Why SELECT performs SORT without ORDER BY/GROUP BY

SELECT statement in combination of ORDER BY or GROUP BY clause performs SORT operation which we all accept from the concepts of oracle architecture. Sort area in MEMORY is one of the areas of PGA in dedicated server architecture or will be part of SGA in shared server architecture. We all believe that sort in memory happens first then sort in disk. When I went through the statistics of a SELECT query which doesn’t have ORDER BY or GROUP BY clause, it performs SORT in memory. Let us understand why.

Considerations:

Server used in this blog has:

  1. Restarted recently – Clean SHARED POOL and BUFFER CACHE
  2. Dedicated server architecture

Demonstration:

  1. Let us run a simple 1st SELECT query in the instance without ORDER BY or GROUP BY clauses.

SQL> set autot TRACE STAT

SQL> select * from scott.t1;

11 rows selected.

Statistics

———————————————————-

40  recursive calls

0  db block gets

59  consistent gets

12  physical reads

0  redo size

607  bytes sent via SQL*Net to client

419  bytes received via SQL*Net from client

2  SQL*Net roundtrips to/from client

7  sorts (memory)

0  sorts (disk)

11  rows processed

 

2.  It clearly shows us that there were 7 sorts in the memory.
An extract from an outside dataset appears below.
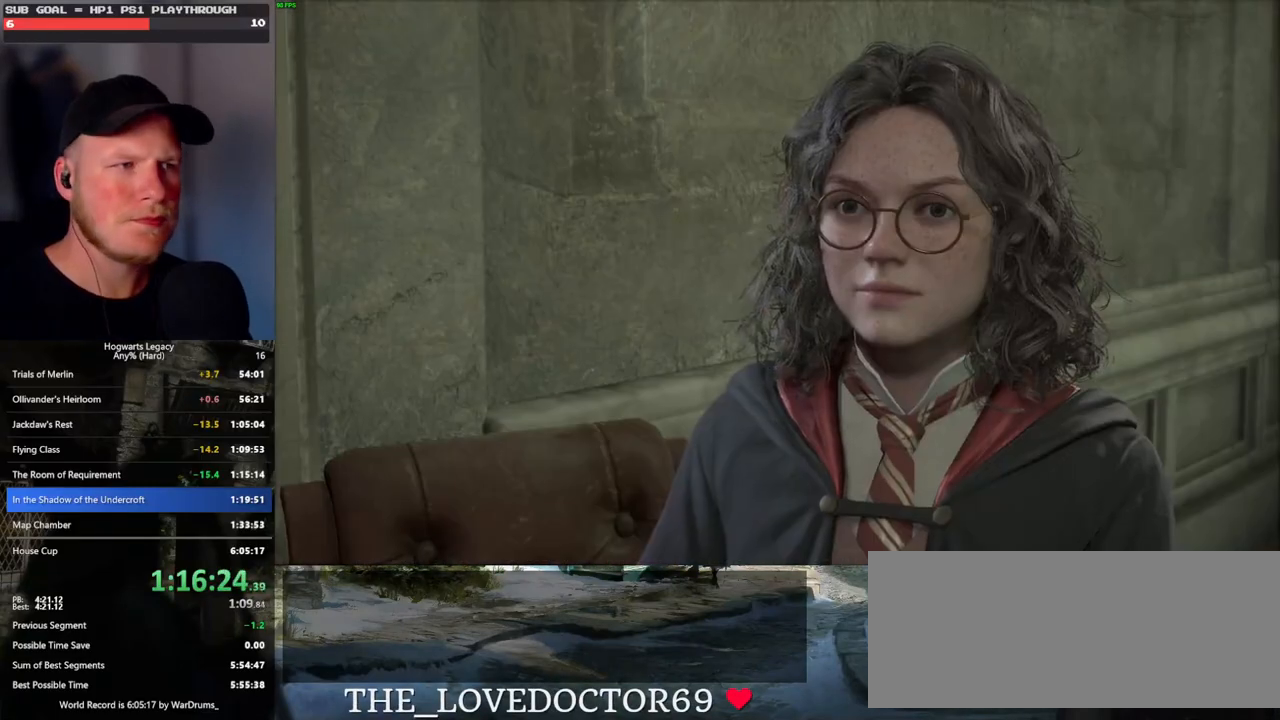
{"keys": ["q", "space"], "mouse": [], "events": [[33, "mouse_wheel", "up"], [33, "q", "up"], [33, "space", "up"], [117, "q", "down"], [133, "space", "down"], [200, "q", "up"], [200, "space", "up"], [250, "mouse_wheel", "down"], [283, "q", "down"], [317, "space", "down"], [367, "mouse_wheel", "up"], [367, "q", "up"], [367, "space", "up"], [467, "q", "down"], [483, "space", "down"]]}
This is in the sort area of PGA.

3.  Let us now re-run the same query and look at the statistics.

SQL> select * from scott.t1;

11 rows selected.

Statistics

———————————————————-

0  recursive calls

0  db block gets

7  consistent gets

0  physical reads

0  redo size

607  bytes sent via SQL*Net to client

419  bytes received via SQL*Net from client

2  SQL*Net roundtrips to/from client

0  sorts (memory)

0  sorts (disk)

11  rows processed

 

4.  Statistics clearly explains that there were NO sorts in the memory now.

5.  Let us flush the BUFFER CACHE now and re-run the same query.
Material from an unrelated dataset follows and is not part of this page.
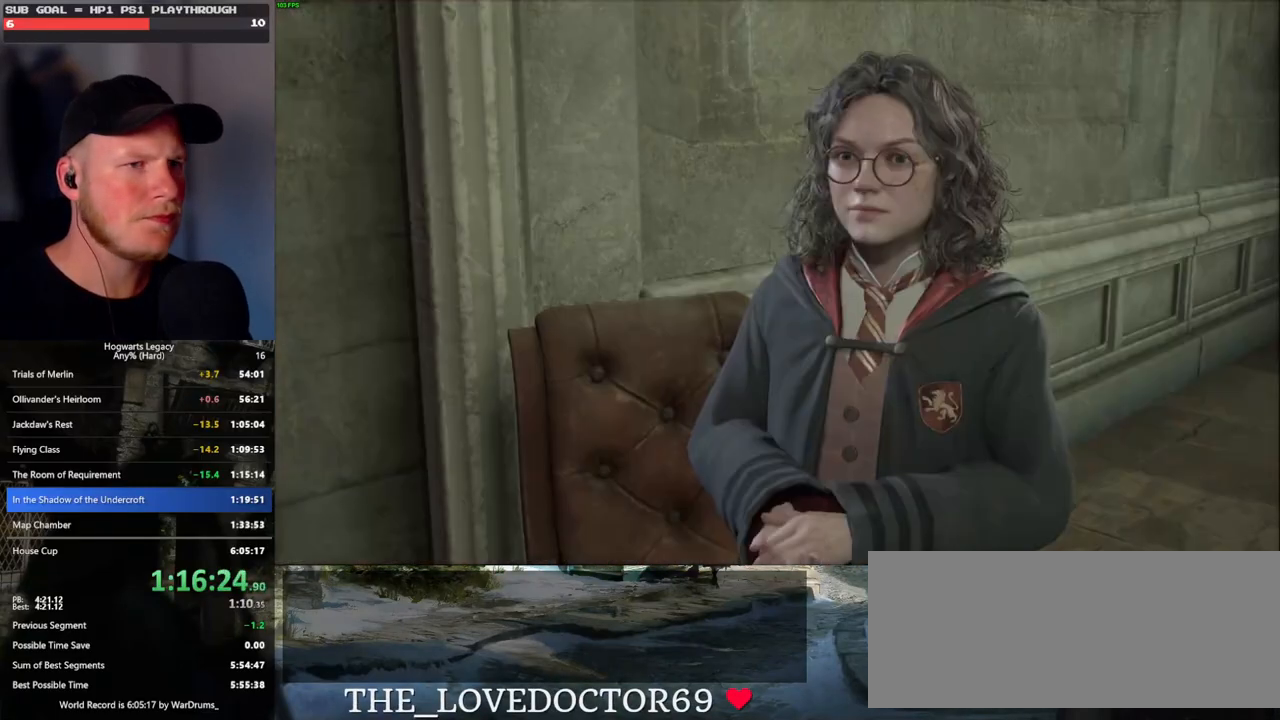
{"keys": ["q", "space"], "mouse": ["wheel"], "events": [[17, "space", "up"], [33, "q", "up"], [117, "mouse_wheel", "down"], [133, "q", "down"], [150, "mouse_wheel", "up"], [150, "space", "down"], [167, "mouse_wheel", "down"], [183, "mouse_wheel", "up"], [183, "space", "up"], [200, "mouse_wheel", "down"], [200, "q", "up"], [267, "mouse_wheel", "up"], [283, "q", "down"], [317, "space", "down"], [350, "space", "up"], [367, "q", "up"], [450, "q", "down"], [467, "space", "down"], [483, "mouse_wheel", "down"]]}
SQL> alter system flush buffer_cache;

System altered.

SQL> select * from scott.t1;

11 rows selected.

Statistics

———————————————————-

0  recursive calls

0  db block gets

7  consistent gets

6  physical reads

0  redo size

607  bytes sent via SQL*Net to client

419  bytes received via SQL*Net from client

2  SQL*Net roundtrips to/from client

0  sorts (memory)

0  sorts (disk)

11  rows processed

 

6.  Still NO SORTS in the memory.

7.  Let us flush SHARED_POOL and re-run the query.

SQL> alter system flush shared_pool;

System altered.

SQL> select * from scott.t1;

11 rows selected.

Statistics

———————————————————-

93  recursive calls

0  db block gets

204  consistent gets

27  physical reads

0  redo size

607  bytes sent via SQL*Net to client

419  bytes received via SQL*Net from client

2  SQL*Net roundtrips to/from client

14  sorts (memory)

0  sorts (disk)

11  rows processed

 

8.  Aaah!! Now you can make out the difference. We observe SORTS in the memory. This gives us a hint that these SORTS are the result of HARD PARSING.

Why this SORT?

  • After passing through ‘Syntax Check’, ‘Semantic Check’ and ‘Shared pool Check’ if the instance doesn’t find the hash value of SQL in library cache then QUERY undergoes hard parsing.
  • Now OPTIMIZER generates best execution plan by considering cardinality, CPU, Memory, Indexes etc… with the help of ‘STATISTICS’ wherever required.
  • STATISTICS are also data blocks ready by the optimizer in to the memory from data dictionary and perform a SORT to analyze. Optimizer generates multiple execution plan in this process to pick the best one because of which we see SORT in memory.

Conclusion:

  • If a query undergoes HARD parsing, we can find sorts in memory.
  • It is applicable to all SQL statements.
  • These sorts will not be so huge that it reaches temporary tablespace.
  • Impact of this is considerable and one of the reasons why query execution is slower when it undergoes HARD parsing.